* ASSIGNMENT *
Update the data below by replacing "Sq. Ft." with "sq. ft." throughout, leaving every other line unchanged.

(Collected data entries)

========================================

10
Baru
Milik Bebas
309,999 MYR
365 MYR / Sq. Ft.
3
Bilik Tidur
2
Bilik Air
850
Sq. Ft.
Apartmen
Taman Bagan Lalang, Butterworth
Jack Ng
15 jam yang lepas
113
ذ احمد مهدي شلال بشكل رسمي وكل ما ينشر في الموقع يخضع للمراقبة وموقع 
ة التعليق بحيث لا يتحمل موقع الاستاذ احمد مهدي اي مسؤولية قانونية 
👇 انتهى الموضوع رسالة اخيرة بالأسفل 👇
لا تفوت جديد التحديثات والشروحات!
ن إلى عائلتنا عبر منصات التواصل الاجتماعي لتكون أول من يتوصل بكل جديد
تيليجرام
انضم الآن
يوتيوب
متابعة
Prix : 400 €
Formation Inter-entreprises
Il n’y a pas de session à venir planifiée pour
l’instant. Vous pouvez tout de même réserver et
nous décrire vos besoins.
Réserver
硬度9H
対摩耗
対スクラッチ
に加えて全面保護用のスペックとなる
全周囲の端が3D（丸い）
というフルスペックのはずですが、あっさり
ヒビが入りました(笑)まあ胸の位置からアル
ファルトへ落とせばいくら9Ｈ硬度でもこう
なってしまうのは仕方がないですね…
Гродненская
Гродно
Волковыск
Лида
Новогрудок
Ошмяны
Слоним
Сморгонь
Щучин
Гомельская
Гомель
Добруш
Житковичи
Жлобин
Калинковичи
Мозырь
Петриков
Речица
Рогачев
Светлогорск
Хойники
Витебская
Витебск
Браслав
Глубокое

========================================

* RESULT FOR THIS TASK *
10
Baru
Milik Bebas
309,999 MYR
365 MYR / sq. ft.
3
Bilik Tidur
2
Bilik Air
850
sq. ft.
Apartmen
Taman Bagan Lalang, Butterworth
Jack Ng
15 jam yang lepas
113
ذ احمد مهدي شلال بشكل رسمي وكل ما ينشر في الموقع يخضع للمراقبة وموقع 
ة التعليق بحيث لا يتحمل موقع الاستاذ احمد مهدي اي مسؤولية قانونية 
👇 انتهى الموضوع رسالة اخيرة بالأسفل 👇
لا تفوت جديد التحديثات والشروحات!
ن إلى عائلتنا عبر منصات التواصل الاجتماعي لتكون أول من يتوصل بكل جديد
تيليجرام
انضم الآن
يوتيوب
متابعة
Prix : 400 €
Formation Inter-entreprises
Il n’y a pas de session à venir planifiée pour
l’instant. Vous pouvez tout de même réserver et
nous décrire vos besoins.
Réserver
硬度9H
対摩耗
対スクラッチ
に加えて全面保護用のスペックとなる
全周囲の端が3D（丸い）
というフルスペックのはずですが、あっさり
ヒビが入りました(笑)まあ胸の位置からアル
ファルトへ落とせばいくら9Ｈ硬度でもこう
なってしまうのは仕方がないですね…
Гродненская
Гродно
Волковыск
Лида
Новогрудок
Ошмяны
Слоним
Сморгонь
Щучин
Гомельская
Гомель
Добруш
Житковичи
Жлобин
Калинковичи
Мозырь
Петриков
Речица
Рогачев
Светлогорск
Хойники
Витебская
Витебск
Браслав
Глубокое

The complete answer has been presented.